Asymmetric Cauchy-Riemann Beams

TL;DR

This paper explores the propagation dynamics of asymmetric Cauchy-Riemann beams, combining theoretical analysis and experiments to understand how Gaussian modulation and entire functions affect beam evolution in free space.

Contribution

It introduces a novel approach using quantum optics operators to analyze asymmetric Gaussian-modulated beams with Bessel and Airy functions, providing a new method for computing their propagation.

Findings

Parameter variations significantly affect beam propagation.

Asymmetry influences the beam's evolution in free space.
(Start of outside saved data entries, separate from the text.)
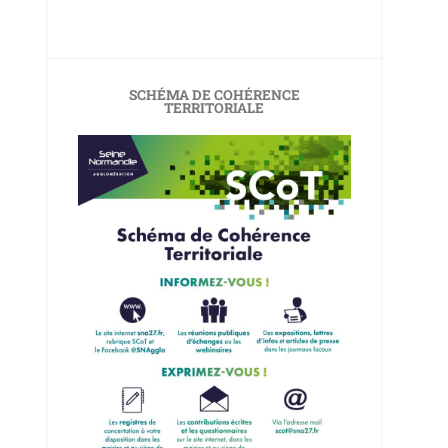
SCHÉMA DE COHÉRENCE
TERRITORIALE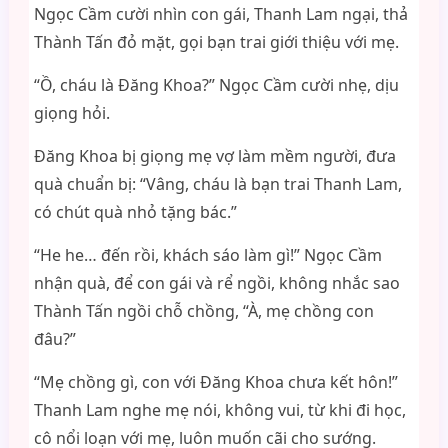
Ngọc Cầm cười nhìn con gái, Thanh Lam ngại, thả
Thành Tấn đỏ mặt, gọi bạn trai giới thiệu với mẹ.
“Ồ, cháu là Đăng Khoa?” Ngọc Cầm cười nhẹ, dịu
giọng hỏi.
Đăng Khoa bị giọng mẹ vợ làm mềm người, đưa
quà chuẩn bị: “Vâng, cháu là bạn trai Thanh Lam,
có chút quà nhỏ tặng bác.”
“He he… đến rồi, khách sáo làm gì!” Ngọc Cầm
nhận quà, để con gái và rể ngồi, không nhắc sao
Thành Tấn ngồi chỗ chồng, “À, mẹ chồng con
đâu?”
“Mẹ chồng gì, con với Đăng Khoa chưa kết hôn!”
Thanh Lam nghe mẹ nói, không vui, từ khi đi học,
cô nổi loạn với mẹ, luôn muốn cãi cho sướng.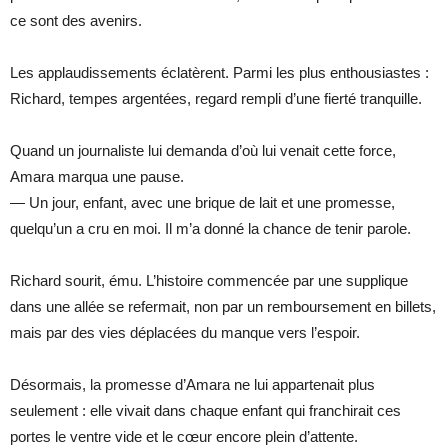
ce sont des avenirs.
Les applaudissements éclatèrent. Parmi les plus enthousiastes :
Richard, tempes argentées, regard rempli d’une fierté tranquille.
Quand un journaliste lui demanda d’où lui venait cette force,
Amara marqua une pause.
— Un jour, enfant, avec une brique de lait et une promesse,
quelqu’un a cru en moi. Il m’a donné la chance de tenir parole.
Richard sourit, ému. L’histoire commencée par une supplique
dans une allée se refermait, non par un remboursement en billets,
mais par des vies déplacées du manque vers l’espoir.
Désormais, la promesse d’Amara ne lui appartenait plus
seulement : elle vivait dans chaque enfant qui franchirait ces
portes le ventre vide et le cœur encore plein d’attente.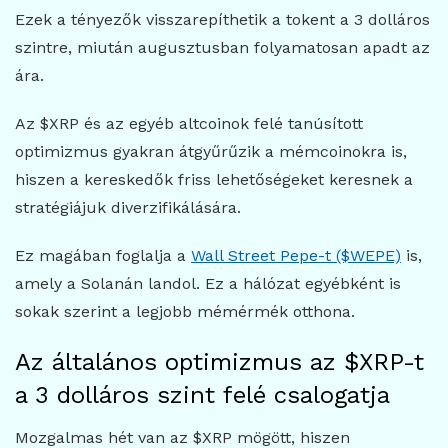
Ezek a tényezők visszarepíthetik a tokent a 3 dolláros
szintre, miután augusztusban folyamatosan apadt az
ára.
Az $XRP és az egyéb altcoinok felé tanúsított
optimizmus gyakran átgyűrűzik a mémcoinokra is,
hiszen a kereskedők friss lehetőségeket keresnek a
stratégiájuk diverzifikálására.
Ez magában foglalja a
Wall Street Pepe-t ($WEPE)
is,
amely a Solanán landol. Ez a hálózat egyébként is
sokak szerint a legjobb mémérmék otthona.
Az általános optimizmus az $XRP-t
a 3 dolláros szint felé csalogatja
Mozgalmas hét van az $XRP mögött, hiszen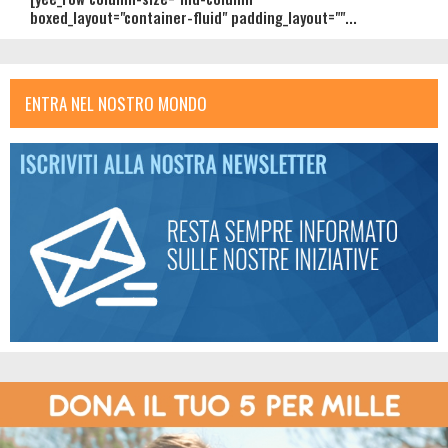
boxed_layout="container-fluid" padding_layout=""...
ENTRA NEL NOSTRO MONDO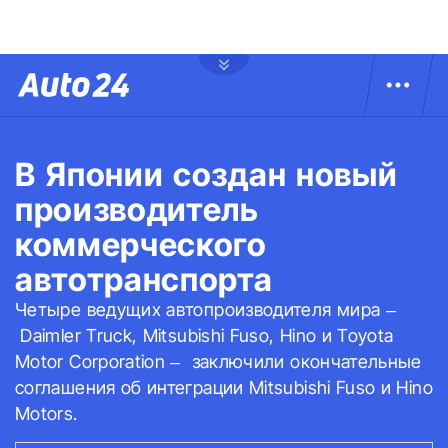
В Японии создан новый
производитель
коммерческого
автотранспорта
Четыре ведущих автопроизводителя мира –
Daimler Truck, Mitsubishi Fuso, Hino и Toyota
Motor Corporation – заключили окончательные
соглашения об интеграции Mitsubishi Fuso и Hino
Motors.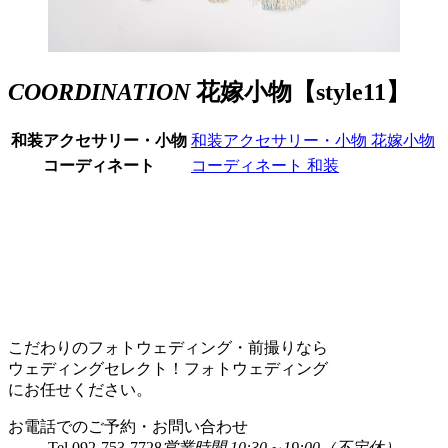
COORDINATION
花嫁小物【style11】
和装アクセサリー・小物
和装アクセサリー・小物
花嫁小物
コーディネート
コーディネート
和装
こだわりのフォトウェディング・前撮りなら
ウェディングセレクト！フォトウェディング
にお任せください。
お電話でのご予約・お問い合わせ
Tel.
092-753-7728
営業時間 10:30～19:00（不定休）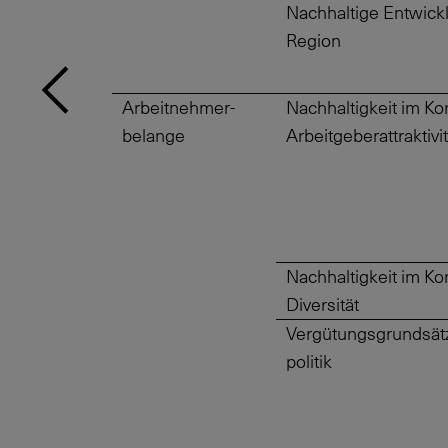
Nachhaltige Entwickl
Region
Arbeitnehmer-
Nachhaltigkeit im Ko
belange
Arbeitgeberattraktivit
Nachhaltigkeit im Ko
Diversität
Vergütungsgrundsätz
politik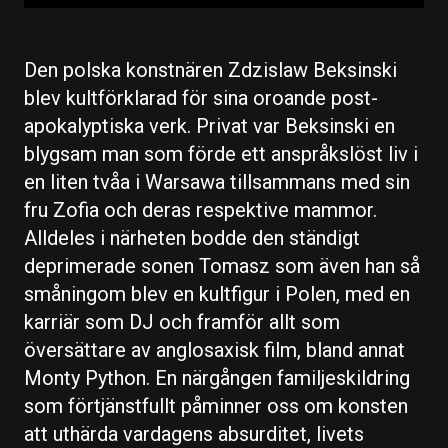
Den polska konstnären Zdzislaw Beksinski
blev kultförklarad för sina oroande post-
apokalyptiska verk. Privat var Beksinski en
blygsam man som förde ett anspråkslöst liv i
en liten tvåa i Warsawa tillsammans med sin
fru Zofia och deras respektive mammor.
Alldeles i närheten bodde den ständigt
deprimerade sonen Tomasz som även han så
småningom blev en kultfigur i Polen, med en
karriär som DJ och framför allt som
översättare av anglosaxisk film, bland annat
Monty Python. En närgången familjeskildring
som förtjänstfullt påminner oss om konsten
att uthärda vardagens absurditet, livets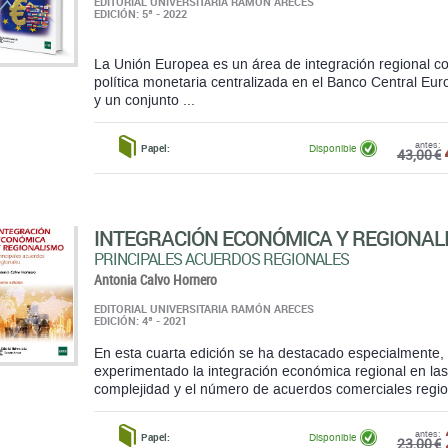
EDITORIAL UNIVERSITARIA RAMÓN ARECES
EDICIÓN: 5ª - 2022
La Unión Europea es un área de integración regional c
política monetaria centralizada en el Banco Central Eur
y un conjunto ...
antes:
Papel:
Disponible
43,00 €
INTEGRACIÓN ECONÓMICA Y REGIONAL
PRINCIPALES ACUERDOS REGIONALES
Antonia Calvo Hornero
EDITORIAL UNIVERSITARIA RAMÓN ARECES
EDICIÓN: 4ª - 2021
En esta cuarta edición se ha destacado especialmente, 
experimentado la integración económica regional en las
complejidad y el número de acuerdos comerciales regi
antes:
Papel:
Disponible
23,00 €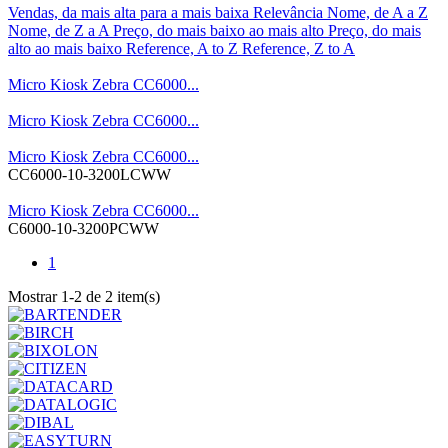
Vendas, da mais alta para a mais baixa
Relevância
Nome, de A a Z
Nome, de Z a A
Preço, do mais baixo ao mais alto
Preço, do mais
alto ao mais baixo
Reference, A to Z
Reference, Z to A
Micro Kiosk Zebra CC6000...
Micro Kiosk Zebra CC6000...
Micro Kiosk Zebra CC6000...
CC6000-10-3200LCWW
Micro Kiosk Zebra CC6000...
C6000-10-3200PCWW
1
Mostrar 1-2 de 2 item(s)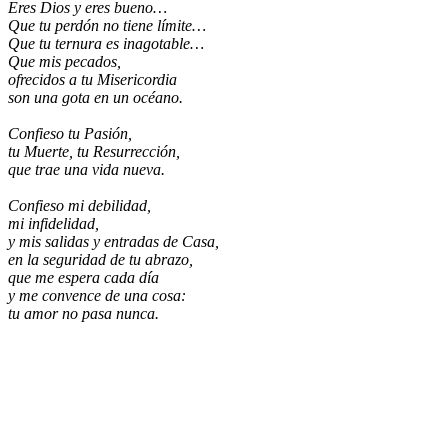
Eres Dios y eres bueno…
Que tu perdón no tiene límite…
Que tu ternura es inagotable…
Que mis pecados,
ofrecidos a tu Misericordia
son una gota en un océano.
Confieso tu Pasión,
tu Muerte, tu Resurrección,
que trae una vida nueva.
Confieso mi debilidad,
mi infidelidad,
y mis salidas y entradas de Casa,
en la seguridad de tu abrazo,
que me espera cada día
y me convence de una cosa:
tu amor no pasa nunca.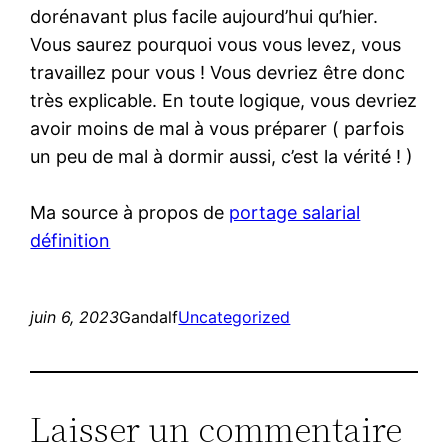
dorénavant plus facile aujourd’hui qu’hier.
Vous saurez pourquoi vous vous levez, vous
travaillez pour vous ! Vous devriez être donc
très explicable. En toute logique, vous devriez
avoir moins de mal à vous préparer ( parfois
un peu de mal à dormir aussi, c’est la vérité ! )
Ma source à propos de
portage salarial
définition
juin 6, 2023
Gandalf
Uncategorized
Laisser un commentaire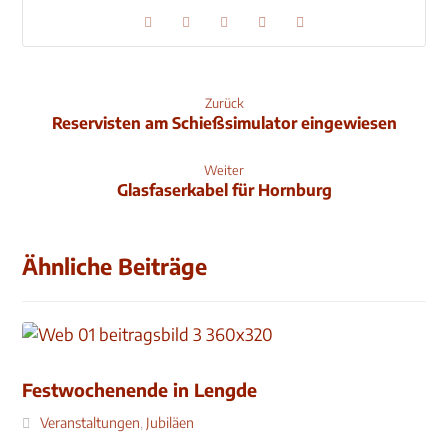
Zurück
Reservisten am Schießsimulator eingewiesen
Weiter
Glasfaserkabel für Hornburg
Ähnliche Beiträge
Festwochenende in Lengde
Veranstaltungen
,
Jubiläen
The study offers a comprehensive computational method for these beams.

Abstract

We investigate, theoretically and experimentally, the evolution of a paraxial beam propagating in free space when its initial transverse structure is characterized by an asymmetric Gaussian modulation combined with an entire function. Utilizing a quantum optics operator approach, our study specifically examines the effects of parameter variations within the Gaussian modulation on two entire functions: the Bessel function and the Airy function. Through this investigation, we aim to elucidate how these parameter variations influence the beam's propagation dynamics and the role played by the asymmetry of the Gaussian modulation in the propagation of such paraxial beams. Additionally, we provide a comprehensive method for computing the propagated field under these conditions.